• **What this task involves**: Your reply should hold every record exactly as given, with no pictures in it.

Per-instance keypoint data:
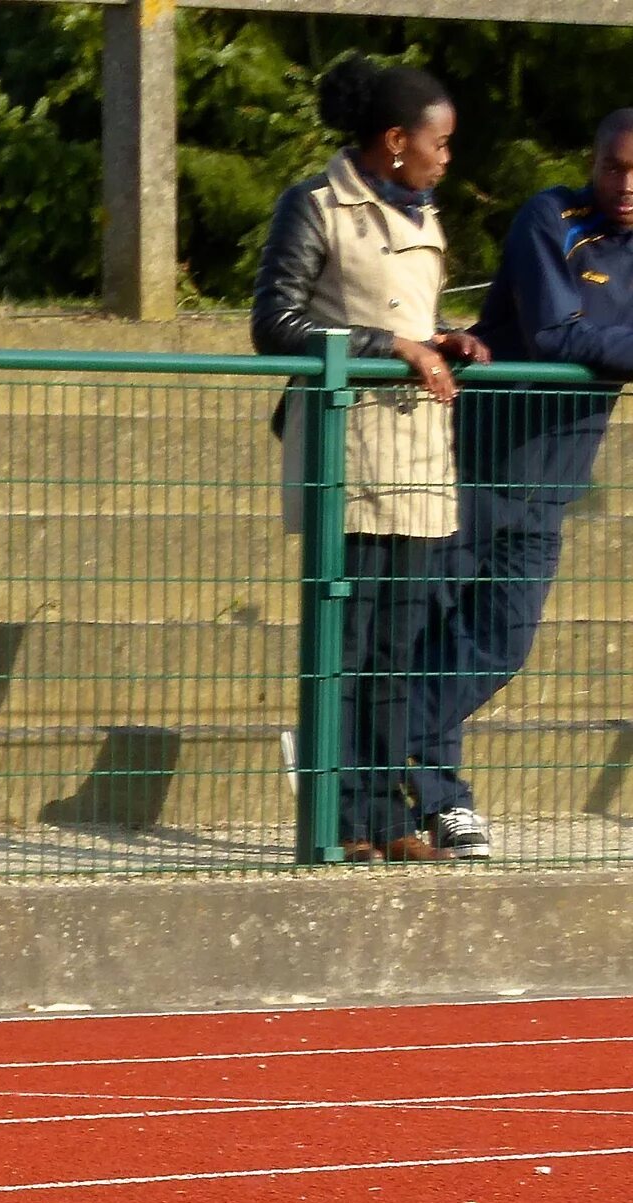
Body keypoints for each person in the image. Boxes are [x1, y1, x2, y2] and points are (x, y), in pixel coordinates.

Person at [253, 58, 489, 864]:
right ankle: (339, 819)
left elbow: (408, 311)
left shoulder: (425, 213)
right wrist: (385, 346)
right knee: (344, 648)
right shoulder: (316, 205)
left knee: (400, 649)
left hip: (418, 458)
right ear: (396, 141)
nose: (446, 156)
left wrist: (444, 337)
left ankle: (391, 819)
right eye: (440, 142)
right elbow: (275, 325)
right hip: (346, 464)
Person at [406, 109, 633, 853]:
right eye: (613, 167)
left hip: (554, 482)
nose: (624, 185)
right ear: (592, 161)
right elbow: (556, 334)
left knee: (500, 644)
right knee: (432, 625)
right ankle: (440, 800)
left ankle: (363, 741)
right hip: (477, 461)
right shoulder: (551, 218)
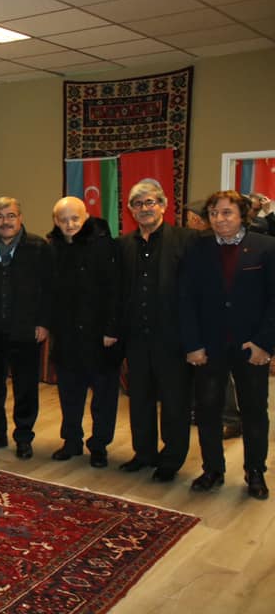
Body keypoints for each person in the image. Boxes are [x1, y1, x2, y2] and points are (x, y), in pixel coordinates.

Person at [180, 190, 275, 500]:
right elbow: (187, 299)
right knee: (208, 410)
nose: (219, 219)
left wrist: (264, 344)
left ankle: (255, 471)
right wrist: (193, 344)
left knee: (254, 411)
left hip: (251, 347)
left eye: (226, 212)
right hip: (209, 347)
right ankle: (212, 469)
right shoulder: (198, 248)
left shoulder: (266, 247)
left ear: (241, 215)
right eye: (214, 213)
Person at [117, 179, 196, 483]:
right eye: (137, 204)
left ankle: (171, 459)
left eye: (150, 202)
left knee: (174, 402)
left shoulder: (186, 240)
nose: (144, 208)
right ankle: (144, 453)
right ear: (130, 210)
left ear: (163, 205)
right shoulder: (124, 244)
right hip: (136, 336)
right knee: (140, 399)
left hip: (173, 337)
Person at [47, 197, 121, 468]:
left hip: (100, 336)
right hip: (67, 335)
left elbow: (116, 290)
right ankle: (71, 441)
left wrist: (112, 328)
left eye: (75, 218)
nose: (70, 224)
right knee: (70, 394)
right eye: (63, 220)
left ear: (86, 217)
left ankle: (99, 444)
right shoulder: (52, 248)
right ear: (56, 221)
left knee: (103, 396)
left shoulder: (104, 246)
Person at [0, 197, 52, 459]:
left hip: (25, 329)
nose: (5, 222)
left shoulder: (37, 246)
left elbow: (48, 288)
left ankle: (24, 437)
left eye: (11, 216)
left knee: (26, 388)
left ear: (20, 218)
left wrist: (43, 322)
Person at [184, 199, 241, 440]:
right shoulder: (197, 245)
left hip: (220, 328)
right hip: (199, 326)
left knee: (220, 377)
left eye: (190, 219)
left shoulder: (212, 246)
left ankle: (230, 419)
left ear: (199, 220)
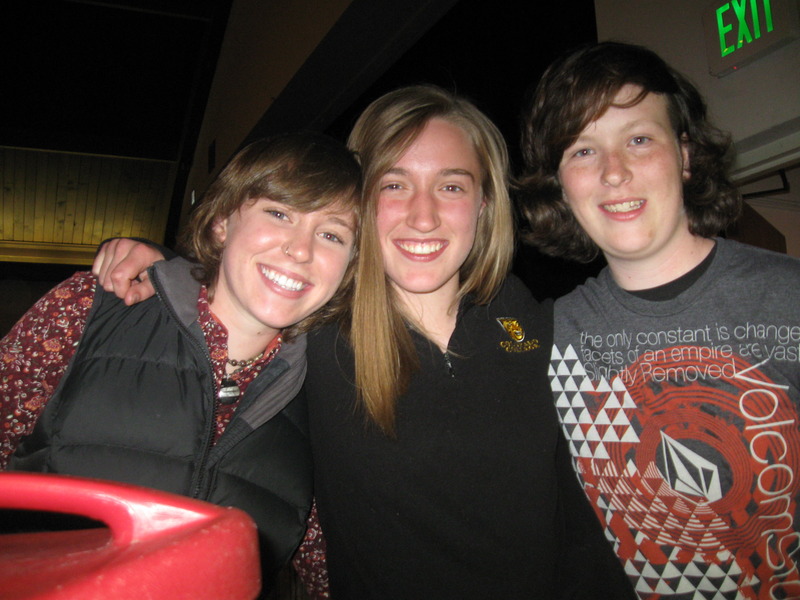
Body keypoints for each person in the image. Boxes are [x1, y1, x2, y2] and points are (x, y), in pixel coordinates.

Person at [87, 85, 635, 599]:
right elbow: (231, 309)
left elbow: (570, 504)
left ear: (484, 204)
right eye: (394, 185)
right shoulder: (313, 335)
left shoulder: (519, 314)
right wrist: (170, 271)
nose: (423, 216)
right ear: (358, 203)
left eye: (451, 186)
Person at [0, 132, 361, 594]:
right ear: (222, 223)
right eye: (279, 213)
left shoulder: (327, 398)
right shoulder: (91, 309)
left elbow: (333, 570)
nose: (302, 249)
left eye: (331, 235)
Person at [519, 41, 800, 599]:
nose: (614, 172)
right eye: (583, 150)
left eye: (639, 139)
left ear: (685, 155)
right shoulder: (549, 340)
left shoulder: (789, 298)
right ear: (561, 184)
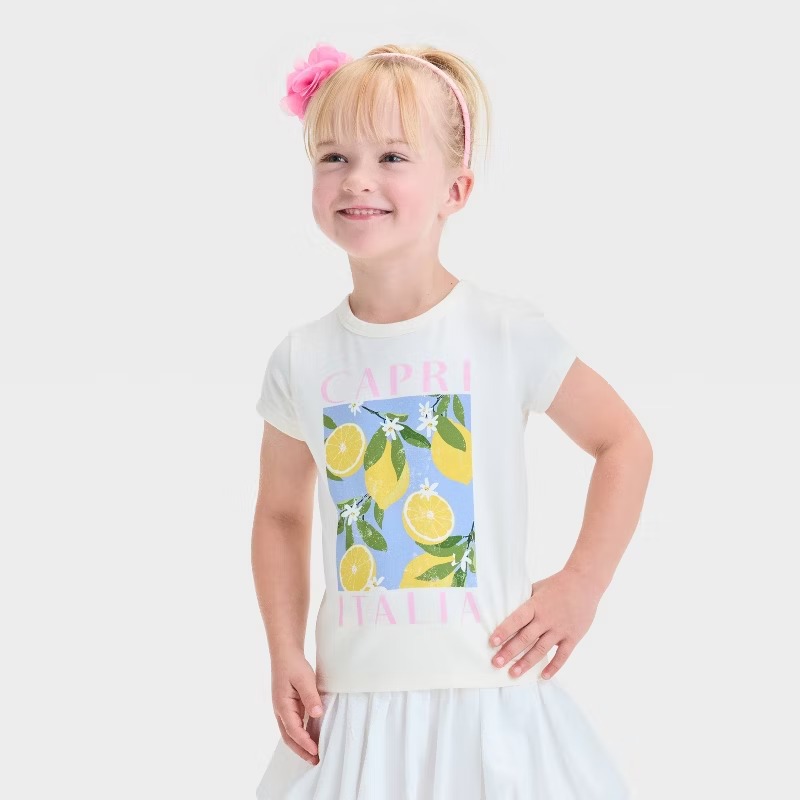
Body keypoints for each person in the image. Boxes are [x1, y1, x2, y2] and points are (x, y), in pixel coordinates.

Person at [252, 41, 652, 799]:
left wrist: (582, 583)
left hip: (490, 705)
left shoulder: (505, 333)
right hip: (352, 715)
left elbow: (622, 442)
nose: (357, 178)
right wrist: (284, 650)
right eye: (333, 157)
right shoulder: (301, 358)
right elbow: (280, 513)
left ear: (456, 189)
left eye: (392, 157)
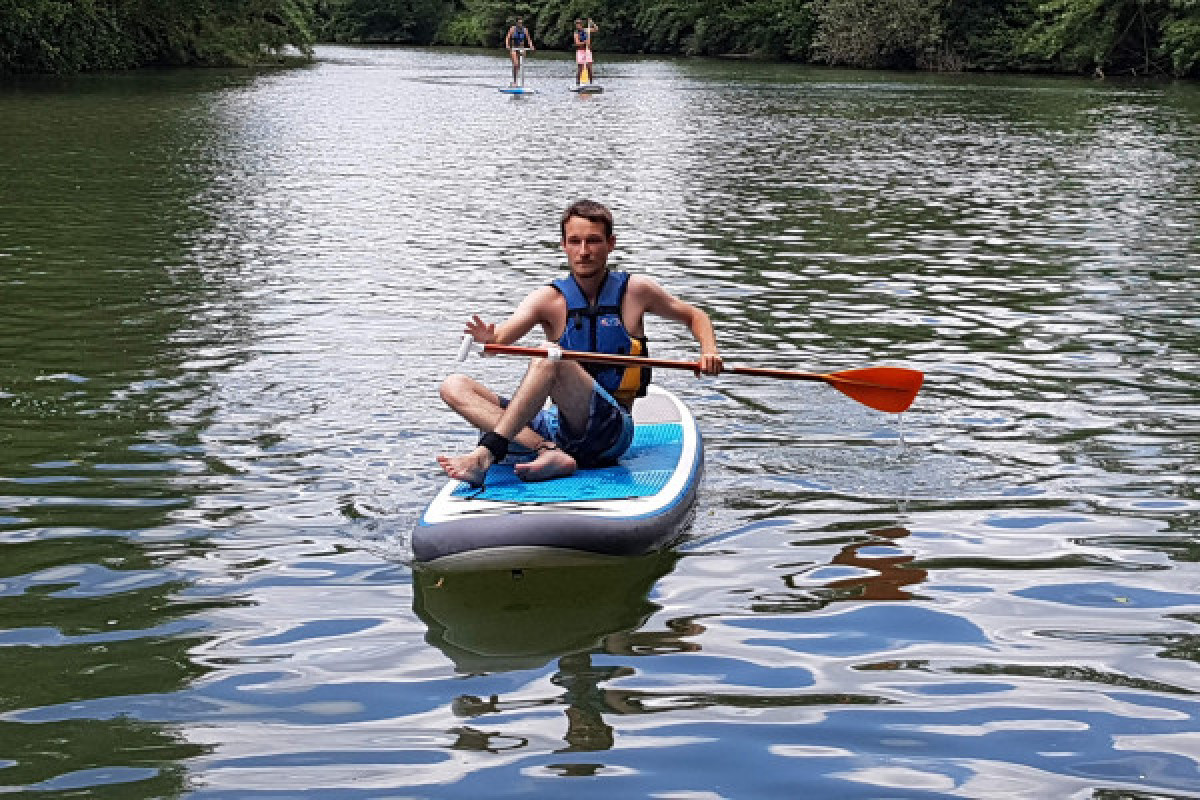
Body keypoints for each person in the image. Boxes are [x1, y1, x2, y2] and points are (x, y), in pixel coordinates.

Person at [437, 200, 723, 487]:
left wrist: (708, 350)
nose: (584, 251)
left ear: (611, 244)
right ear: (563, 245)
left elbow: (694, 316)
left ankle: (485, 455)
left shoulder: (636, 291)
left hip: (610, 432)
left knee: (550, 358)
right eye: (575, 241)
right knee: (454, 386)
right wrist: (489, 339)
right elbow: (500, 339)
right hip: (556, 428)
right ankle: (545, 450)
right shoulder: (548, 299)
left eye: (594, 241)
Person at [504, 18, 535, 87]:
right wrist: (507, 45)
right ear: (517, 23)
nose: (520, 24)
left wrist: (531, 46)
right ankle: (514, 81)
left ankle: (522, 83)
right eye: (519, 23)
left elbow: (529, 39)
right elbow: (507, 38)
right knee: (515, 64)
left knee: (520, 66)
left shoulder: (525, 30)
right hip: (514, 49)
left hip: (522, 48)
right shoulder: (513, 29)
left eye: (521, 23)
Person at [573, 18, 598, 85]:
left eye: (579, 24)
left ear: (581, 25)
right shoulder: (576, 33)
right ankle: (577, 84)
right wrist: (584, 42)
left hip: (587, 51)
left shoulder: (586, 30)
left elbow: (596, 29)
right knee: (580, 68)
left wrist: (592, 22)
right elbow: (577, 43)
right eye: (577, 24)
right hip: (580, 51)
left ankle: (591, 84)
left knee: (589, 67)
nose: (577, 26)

• **Output for this task**:
Body keypoints for each person in the image. Boxes are [x1, y1, x2, y2] and points are (x, y), in pixel coordinates.

Person at [253, 58, 489, 864]:
right ankle: (339, 819)
left elbow: (408, 311)
left shoulder: (425, 213)
right wrist: (385, 346)
right knee: (344, 648)
right shoulder: (316, 205)
left knee: (400, 649)
left hip: (418, 458)
right ear: (396, 141)
nose: (446, 156)
left wrist: (444, 337)
left ankle: (391, 819)
right eye: (440, 142)
right elbow: (275, 325)
right hip: (346, 464)
Person at [406, 109, 633, 853]:
right eye: (613, 167)
left hip: (554, 482)
nose: (624, 185)
right ear: (592, 161)
right elbow: (556, 334)
left knee: (500, 644)
right knee: (432, 625)
right ankle: (440, 800)
left ankle: (363, 741)
right hip: (477, 461)
right shoulder: (551, 218)
Body keypoints for each person in the image. Boxes are [x1, y1, x2, y2] and points are (x, y), in pixel coordinates.

Person at [180, 190, 275, 500]:
right elbow: (187, 299)
right knee: (208, 410)
nose: (219, 219)
left wrist: (264, 344)
left ankle: (255, 471)
right wrist: (193, 344)
left knee: (254, 411)
left hip: (251, 347)
left eye: (226, 212)
right hip: (209, 347)
right ankle: (212, 469)
right shoulder: (198, 248)
left shoulder: (266, 247)
left ear: (241, 215)
right eye: (214, 213)
Person at [117, 179, 196, 483]:
right eye: (137, 204)
left ankle: (171, 459)
left eye: (150, 202)
left knee: (174, 402)
left shoulder: (186, 240)
nose: (144, 208)
right ankle: (144, 453)
right ear: (130, 210)
left ear: (163, 205)
right shoulder: (124, 244)
right hip: (136, 336)
right knee: (140, 399)
left hip: (173, 337)
Person at [47, 197, 121, 468]:
left hip: (100, 336)
right hip: (67, 335)
left elbow: (116, 290)
right ankle: (71, 441)
left wrist: (112, 328)
left eye: (75, 218)
nose: (70, 224)
right knee: (70, 394)
right eye: (63, 220)
left ear: (86, 217)
left ankle: (99, 444)
right shoulder: (52, 248)
right ear: (56, 221)
left knee: (103, 396)
left shoulder: (104, 246)
Person at [0, 197, 52, 459]:
left hip: (25, 329)
nose: (5, 222)
left shoulder: (37, 246)
left elbow: (48, 288)
left ankle: (24, 437)
left eye: (11, 216)
left knee: (26, 388)
left ear: (20, 218)
left wrist: (43, 322)
Person at [184, 199, 241, 440]:
right shoulder: (197, 245)
left hip: (220, 328)
right hip: (199, 326)
left knee: (220, 377)
left eye: (190, 219)
left shoulder: (212, 246)
left ankle: (230, 419)
left ear: (199, 220)
Body keypoints for each person in the image. Boxes are [x1, y1, x2, y2] and points are (x, y), in pixel coordinates.

Person at [87, 85, 635, 599]:
right elbow: (231, 309)
left elbow: (570, 504)
left ear: (484, 204)
right eye: (394, 185)
right shoulder: (313, 335)
left shoulder: (519, 314)
right wrist: (170, 271)
nose: (423, 216)
right ear: (358, 203)
left eye: (451, 186)
Person at [0, 132, 361, 594]:
right ear: (222, 223)
right eye: (279, 213)
left shoulder: (327, 398)
right shoulder: (91, 309)
left elbow: (333, 570)
nose: (302, 249)
left eye: (331, 235)
Person at [519, 41, 800, 599]:
nose: (614, 172)
right eye: (583, 150)
left eye: (639, 139)
left ear: (685, 155)
right shoulder: (549, 340)
left shoulder: (789, 298)
right ear: (561, 184)
Body keypoints for each person in the image. Boxes are [x1, y1, x2, y2] and points are (x, y), in pixel coordinates.

Person at [252, 41, 652, 799]:
left wrist: (582, 583)
left hip: (490, 705)
left shoulder: (505, 333)
right hip: (352, 715)
left elbow: (622, 442)
nose: (357, 178)
right wrist: (284, 650)
right eye: (333, 157)
right shoulder: (301, 358)
right elbow: (280, 513)
left ear: (456, 189)
left eye: (392, 157)
Body keypoints for each person in the image. Boxes are [x1, y1, x2, y2] and points are (x, y), in pixel coordinates.

Person at [437, 200, 723, 487]:
left wrist: (708, 350)
nose: (584, 251)
left ear: (611, 244)
right ear: (563, 245)
left elbow: (694, 316)
left ankle: (485, 455)
left shoulder: (636, 291)
left hip: (610, 432)
left knee: (550, 358)
right eye: (575, 241)
right knee: (454, 386)
right wrist: (489, 339)
right elbow: (500, 339)
right hip: (556, 428)
right ankle: (545, 450)
right shoulder: (548, 299)
left eye: (594, 241)
Person at [504, 18, 535, 87]:
right wrist: (507, 45)
right ear: (517, 23)
nose: (520, 24)
left wrist: (531, 46)
right ankle: (514, 81)
left ankle: (522, 83)
right eye: (519, 23)
left elbow: (529, 39)
right elbow: (507, 38)
right knee: (515, 64)
left knee: (520, 66)
left shoulder: (525, 30)
right hip: (514, 49)
left hip: (522, 48)
right shoulder: (513, 29)
left eye: (521, 23)
Person at [573, 18, 598, 85]:
left eye: (579, 24)
left ear: (581, 25)
right shoulder: (576, 33)
right ankle: (577, 84)
right wrist: (584, 42)
left hip: (587, 51)
left shoulder: (586, 30)
left elbow: (596, 29)
right knee: (580, 68)
left wrist: (592, 22)
right elbow: (577, 43)
right eye: (577, 24)
right hip: (580, 51)
left ankle: (591, 84)
left knee: (589, 67)
nose: (577, 26)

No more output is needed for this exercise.